# Retry Redesign Spec

**Date:** 2026-04-09
**Author:** Alex Chen
**Status:** Proposed
**Triggered by:** Webhook failure spike following PR #247 release (2026-04-08)

---

## 1. Problem Statement

After the release of PR #247 ("perf: speed up webhook retries for faster delivery"), webhook delivery failure rates spiked. The PR replaced the exponential backoff retry strategy with a fixed 5-second interval and simultaneously increased concurrency limits, creating a compounding failure cascade.

### What Changed in PR #247

| Parameter | Pre-#247 | Post-#247 |
|---|---|---|
| Retry delay | Exponential: `60s * 2^attempt`, jitter +/-20% | Fixed 5s, no jitter |
| Max retry attempts | 5 | 8 |
| Request timeout | 30s | 10s |
| Connection pool size | 20 | 50 |
| Retry batch size | 100 | 500 |

### Why It Broke

1. **No backoff**: Failing endpoints are retried every 5 seconds instead of backing off over ~31 minutes. Endpoints experiencing transient issues never get recovery time.

== DATA SECTION ==

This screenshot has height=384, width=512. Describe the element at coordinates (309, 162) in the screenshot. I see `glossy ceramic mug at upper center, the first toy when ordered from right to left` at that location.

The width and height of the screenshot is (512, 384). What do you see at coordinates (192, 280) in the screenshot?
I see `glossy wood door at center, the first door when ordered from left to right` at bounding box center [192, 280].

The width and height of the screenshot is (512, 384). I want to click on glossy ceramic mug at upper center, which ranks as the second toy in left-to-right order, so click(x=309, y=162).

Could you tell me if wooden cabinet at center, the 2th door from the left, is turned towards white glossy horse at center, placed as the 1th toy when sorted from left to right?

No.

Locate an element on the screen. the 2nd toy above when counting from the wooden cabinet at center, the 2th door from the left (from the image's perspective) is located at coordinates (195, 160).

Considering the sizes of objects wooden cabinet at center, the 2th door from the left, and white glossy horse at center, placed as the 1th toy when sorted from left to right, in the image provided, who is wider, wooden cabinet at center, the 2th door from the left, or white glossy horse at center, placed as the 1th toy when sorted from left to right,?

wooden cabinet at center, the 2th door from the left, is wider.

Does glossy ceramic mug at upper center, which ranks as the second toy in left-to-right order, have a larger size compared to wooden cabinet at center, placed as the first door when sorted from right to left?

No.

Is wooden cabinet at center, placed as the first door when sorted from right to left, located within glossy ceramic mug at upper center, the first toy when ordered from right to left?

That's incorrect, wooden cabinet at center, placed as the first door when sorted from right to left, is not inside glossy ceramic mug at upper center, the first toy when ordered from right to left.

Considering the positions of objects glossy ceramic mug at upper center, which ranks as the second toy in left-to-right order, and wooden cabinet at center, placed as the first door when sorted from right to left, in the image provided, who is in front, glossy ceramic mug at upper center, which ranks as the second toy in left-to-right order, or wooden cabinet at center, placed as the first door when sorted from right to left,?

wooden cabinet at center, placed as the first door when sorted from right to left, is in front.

== TASK STATEMENT ==
Reproduce the retry redesign spec from "# Retry Redesign" up to and including "#247 release (2026-04-08)".

== ANSWER TO THE EXERCISE ==
# Retry Redesign Spec

**Date:** 2026-04-09
**Author:** Alex Chen
**Status:** Proposed
**Triggered by:** Webhook failure spike following PR #247 release (2026-04-08)